▶ _WORK TASK_:
Only the lines from the one containing "tx_start = 1;" through the last line of the entries are wanted. Transcribe them exactly.

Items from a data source
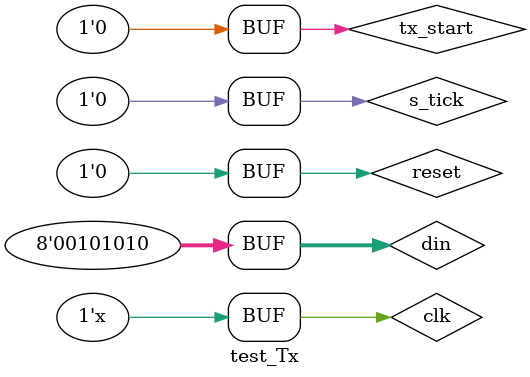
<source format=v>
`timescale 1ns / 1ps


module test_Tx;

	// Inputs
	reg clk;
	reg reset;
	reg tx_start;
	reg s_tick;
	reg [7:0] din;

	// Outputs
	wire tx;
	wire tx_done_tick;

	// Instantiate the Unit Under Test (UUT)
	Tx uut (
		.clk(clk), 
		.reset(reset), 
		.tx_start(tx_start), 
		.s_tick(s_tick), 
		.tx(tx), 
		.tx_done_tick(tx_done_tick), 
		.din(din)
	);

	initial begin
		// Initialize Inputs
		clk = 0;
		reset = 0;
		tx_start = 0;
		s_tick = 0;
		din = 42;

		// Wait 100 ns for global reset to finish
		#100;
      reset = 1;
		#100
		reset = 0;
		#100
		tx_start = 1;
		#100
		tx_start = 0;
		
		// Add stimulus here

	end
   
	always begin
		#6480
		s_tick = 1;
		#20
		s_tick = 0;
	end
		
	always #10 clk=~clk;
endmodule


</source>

▶ _OUTPUT FOR THIS TASK_:
		tx_start = 1;
		#100
		tx_start = 0;
		
		// Add stimulus here

	end
   
	always begin
		#6480
		s_tick = 1;
		#20
		s_tick = 0;
	end
		
	always #10 clk=~clk;
endmodule


</source>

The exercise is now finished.